Terkait penjualan, hasil panen umumnya dilego ke tetangga. Jika ada hasil panen yang berlebih, baru dibawa ke pasar. Nah, soal harga, Ngarimin memberikan contoh terong. Sayuran tersebut bisa menyentuh harga Rp7.000 ketika sedang tinggi. Kenaikan harga ini terjadi saat momen Idul Fitri. Namun, jika harganya sedang rendah, bisa sampai Rp3.500 hinggaRp4.000.
Ngarimin mengakui, “Awalnya kami jual (hasil panen sayuran–RED) ke tetangga. Jika ada sisa, baru dibawa istri ke pasar. Di kami itu, satu plastik terong diisi 1,5 kilogram. Jadi sekitar 2-3 buah terong. Harganya kalo lagi tinggi bisa sampai Rp7.000. Tapi kalau pas harga murah, bisa Rp3.500 sampai Rp4.000, tergantung musimnya.”
Namun, Fandoli menyoroti pekerjaan rumah yang harus dilakukan oleh para anggota KUB Sarimulyo adalah pemasaran dari produk buatan mereka. Saat ini, mereka hanya menjual dengan warga setempat dengan cara pemasaran dari mulut ke mulut.
“Selama ini kendala kami adalah dalam hal pemasaran produk POC buatan kami, bagaimana caranya supaya penjualan kami bisa dipermudah dan laku tentunya ya.

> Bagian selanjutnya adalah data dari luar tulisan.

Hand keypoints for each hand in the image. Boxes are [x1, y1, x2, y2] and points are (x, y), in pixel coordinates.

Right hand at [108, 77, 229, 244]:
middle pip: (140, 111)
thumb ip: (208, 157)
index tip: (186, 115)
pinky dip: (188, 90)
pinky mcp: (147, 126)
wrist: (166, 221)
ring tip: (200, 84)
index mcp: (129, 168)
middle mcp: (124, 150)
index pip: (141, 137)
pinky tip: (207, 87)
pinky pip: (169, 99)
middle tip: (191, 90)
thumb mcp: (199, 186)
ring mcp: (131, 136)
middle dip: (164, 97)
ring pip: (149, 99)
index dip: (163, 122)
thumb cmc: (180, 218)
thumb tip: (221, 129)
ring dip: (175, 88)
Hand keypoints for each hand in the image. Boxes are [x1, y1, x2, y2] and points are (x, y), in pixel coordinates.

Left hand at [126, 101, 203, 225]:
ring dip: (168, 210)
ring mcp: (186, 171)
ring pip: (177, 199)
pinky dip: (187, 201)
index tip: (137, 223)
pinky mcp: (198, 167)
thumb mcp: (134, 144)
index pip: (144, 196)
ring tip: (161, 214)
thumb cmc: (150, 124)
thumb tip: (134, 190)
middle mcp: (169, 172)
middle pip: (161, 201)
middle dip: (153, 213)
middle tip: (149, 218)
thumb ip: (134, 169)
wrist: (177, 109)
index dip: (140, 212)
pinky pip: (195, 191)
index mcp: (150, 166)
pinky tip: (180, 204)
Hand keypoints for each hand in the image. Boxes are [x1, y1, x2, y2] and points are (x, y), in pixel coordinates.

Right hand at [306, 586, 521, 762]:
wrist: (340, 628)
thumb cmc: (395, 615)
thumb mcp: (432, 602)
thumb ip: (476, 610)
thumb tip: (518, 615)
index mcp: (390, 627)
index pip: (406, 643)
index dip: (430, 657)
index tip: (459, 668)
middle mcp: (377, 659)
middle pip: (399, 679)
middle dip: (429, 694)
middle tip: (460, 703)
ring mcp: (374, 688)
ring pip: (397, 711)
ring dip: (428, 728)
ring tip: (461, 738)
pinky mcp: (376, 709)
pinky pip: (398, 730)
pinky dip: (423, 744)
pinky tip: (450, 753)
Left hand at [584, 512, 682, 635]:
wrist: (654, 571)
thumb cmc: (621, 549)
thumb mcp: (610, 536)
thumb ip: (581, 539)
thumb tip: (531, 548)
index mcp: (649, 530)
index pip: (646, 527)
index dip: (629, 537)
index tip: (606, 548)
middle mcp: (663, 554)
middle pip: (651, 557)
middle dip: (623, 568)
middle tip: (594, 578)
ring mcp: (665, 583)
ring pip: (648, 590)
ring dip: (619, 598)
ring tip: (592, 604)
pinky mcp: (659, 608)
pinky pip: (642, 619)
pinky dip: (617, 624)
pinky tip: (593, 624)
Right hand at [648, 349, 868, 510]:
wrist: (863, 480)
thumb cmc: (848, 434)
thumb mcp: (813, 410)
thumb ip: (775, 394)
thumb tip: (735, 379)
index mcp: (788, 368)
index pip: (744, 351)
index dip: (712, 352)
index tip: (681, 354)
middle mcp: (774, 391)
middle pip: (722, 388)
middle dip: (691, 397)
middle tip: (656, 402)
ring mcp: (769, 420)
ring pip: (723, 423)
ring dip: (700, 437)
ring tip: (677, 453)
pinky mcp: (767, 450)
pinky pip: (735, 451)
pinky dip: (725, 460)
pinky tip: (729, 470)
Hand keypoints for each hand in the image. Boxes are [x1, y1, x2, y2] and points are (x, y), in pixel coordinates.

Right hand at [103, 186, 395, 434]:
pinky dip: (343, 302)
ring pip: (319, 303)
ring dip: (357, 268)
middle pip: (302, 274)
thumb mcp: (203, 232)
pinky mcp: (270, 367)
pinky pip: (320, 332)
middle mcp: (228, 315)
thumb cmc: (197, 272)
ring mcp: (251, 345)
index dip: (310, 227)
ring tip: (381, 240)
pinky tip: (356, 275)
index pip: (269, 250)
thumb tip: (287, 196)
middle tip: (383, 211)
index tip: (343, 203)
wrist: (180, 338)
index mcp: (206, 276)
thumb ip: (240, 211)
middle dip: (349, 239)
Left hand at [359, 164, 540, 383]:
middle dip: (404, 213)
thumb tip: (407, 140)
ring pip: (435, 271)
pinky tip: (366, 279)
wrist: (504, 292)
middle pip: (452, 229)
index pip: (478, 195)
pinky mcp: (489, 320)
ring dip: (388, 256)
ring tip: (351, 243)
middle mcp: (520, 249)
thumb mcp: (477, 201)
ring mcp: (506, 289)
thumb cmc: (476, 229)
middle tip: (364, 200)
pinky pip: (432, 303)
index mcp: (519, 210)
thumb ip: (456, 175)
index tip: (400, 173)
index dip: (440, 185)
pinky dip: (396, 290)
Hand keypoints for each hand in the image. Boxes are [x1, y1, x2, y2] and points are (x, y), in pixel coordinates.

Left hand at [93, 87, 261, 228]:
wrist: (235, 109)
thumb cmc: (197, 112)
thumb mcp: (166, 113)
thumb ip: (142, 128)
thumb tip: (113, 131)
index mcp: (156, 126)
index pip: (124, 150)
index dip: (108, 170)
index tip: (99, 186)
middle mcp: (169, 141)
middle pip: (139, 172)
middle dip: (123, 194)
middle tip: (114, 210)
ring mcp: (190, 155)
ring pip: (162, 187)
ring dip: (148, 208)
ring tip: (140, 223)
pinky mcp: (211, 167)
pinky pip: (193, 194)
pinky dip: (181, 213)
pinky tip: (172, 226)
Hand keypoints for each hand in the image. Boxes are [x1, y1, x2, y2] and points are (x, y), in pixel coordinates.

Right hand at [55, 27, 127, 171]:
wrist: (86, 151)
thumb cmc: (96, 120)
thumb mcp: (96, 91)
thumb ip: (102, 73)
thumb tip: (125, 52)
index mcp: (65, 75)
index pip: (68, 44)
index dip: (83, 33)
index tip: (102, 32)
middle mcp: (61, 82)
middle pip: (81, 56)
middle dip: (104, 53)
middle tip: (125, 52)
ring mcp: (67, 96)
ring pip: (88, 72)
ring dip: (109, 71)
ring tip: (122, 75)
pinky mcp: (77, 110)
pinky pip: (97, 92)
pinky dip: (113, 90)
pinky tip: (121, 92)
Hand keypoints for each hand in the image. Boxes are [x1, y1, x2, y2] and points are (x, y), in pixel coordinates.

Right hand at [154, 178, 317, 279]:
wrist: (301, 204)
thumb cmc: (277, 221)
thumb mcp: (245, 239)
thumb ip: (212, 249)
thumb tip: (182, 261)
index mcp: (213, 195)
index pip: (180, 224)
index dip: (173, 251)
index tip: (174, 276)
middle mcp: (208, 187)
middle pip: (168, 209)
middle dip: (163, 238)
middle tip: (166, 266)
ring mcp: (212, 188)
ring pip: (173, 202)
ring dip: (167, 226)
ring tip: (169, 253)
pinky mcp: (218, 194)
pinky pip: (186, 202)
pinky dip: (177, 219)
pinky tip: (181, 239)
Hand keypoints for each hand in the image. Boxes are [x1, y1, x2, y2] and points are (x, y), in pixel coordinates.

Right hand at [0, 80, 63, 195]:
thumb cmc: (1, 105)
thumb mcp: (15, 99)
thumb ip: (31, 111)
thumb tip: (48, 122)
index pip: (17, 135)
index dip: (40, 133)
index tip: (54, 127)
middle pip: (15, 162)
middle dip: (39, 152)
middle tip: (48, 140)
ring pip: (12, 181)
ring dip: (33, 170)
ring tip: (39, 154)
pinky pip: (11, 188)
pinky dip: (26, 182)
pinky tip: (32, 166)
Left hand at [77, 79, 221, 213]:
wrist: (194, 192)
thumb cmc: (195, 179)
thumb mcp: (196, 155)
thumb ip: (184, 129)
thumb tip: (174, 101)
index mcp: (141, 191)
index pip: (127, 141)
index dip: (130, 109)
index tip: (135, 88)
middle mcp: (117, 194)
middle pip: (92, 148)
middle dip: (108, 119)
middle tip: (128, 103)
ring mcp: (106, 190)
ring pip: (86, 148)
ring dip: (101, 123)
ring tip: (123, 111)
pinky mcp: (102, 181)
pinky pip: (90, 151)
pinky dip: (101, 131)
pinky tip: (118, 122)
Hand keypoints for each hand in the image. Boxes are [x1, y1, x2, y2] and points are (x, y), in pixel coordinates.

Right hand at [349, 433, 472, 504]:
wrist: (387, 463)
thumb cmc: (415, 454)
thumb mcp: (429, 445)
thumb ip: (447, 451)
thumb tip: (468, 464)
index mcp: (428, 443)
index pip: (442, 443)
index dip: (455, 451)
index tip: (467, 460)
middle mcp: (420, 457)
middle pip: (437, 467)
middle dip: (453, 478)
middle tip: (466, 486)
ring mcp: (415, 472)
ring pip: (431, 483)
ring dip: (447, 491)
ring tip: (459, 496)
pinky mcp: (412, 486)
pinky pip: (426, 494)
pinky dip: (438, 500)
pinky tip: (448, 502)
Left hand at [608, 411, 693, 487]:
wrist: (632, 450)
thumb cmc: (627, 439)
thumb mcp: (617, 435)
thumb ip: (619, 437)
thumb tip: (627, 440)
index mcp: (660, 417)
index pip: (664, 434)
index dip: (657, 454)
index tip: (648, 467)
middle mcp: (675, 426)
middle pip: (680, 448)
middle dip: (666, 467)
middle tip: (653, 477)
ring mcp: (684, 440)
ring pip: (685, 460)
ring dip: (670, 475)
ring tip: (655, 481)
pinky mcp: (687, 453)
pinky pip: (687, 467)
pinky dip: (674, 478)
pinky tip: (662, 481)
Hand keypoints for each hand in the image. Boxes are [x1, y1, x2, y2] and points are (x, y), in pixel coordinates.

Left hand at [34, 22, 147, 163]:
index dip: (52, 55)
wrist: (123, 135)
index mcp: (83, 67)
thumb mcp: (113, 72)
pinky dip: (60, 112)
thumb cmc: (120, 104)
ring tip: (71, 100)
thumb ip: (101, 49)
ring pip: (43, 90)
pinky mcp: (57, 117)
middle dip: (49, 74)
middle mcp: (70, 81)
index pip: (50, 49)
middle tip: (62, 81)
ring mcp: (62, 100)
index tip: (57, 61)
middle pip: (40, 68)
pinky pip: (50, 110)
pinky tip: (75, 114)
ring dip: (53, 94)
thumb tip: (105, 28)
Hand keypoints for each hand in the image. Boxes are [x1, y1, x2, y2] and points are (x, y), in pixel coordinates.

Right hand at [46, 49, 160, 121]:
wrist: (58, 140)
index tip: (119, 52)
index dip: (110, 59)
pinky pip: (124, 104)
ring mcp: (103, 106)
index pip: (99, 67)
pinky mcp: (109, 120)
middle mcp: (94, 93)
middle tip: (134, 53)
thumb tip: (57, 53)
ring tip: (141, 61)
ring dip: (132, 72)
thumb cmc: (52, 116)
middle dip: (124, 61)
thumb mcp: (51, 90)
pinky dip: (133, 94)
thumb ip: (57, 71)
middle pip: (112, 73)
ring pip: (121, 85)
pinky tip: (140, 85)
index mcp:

Semoga bisa lebih banyak belajar tentang pemasaran ini,” kata Fandoli.

Dampak positif dari pendampingan juga dirasakan oleh kelompok. Eko Martono, pendamping dari Yayasan Rebo Ijo yang akrab disapa Eko Tani, menyampaikan pendekatan yang ia lakukan lebih menekankan pada kemandirian.
“Saya hanya memberi pelatihan dan mendorong mereka untuk mengelola sendiri. Tujuannya supaya mereka bisa hidup layak, tahu mengelola uang, dan tidak bingung saat kehabisan,” kata pria berambung panjang tersebut.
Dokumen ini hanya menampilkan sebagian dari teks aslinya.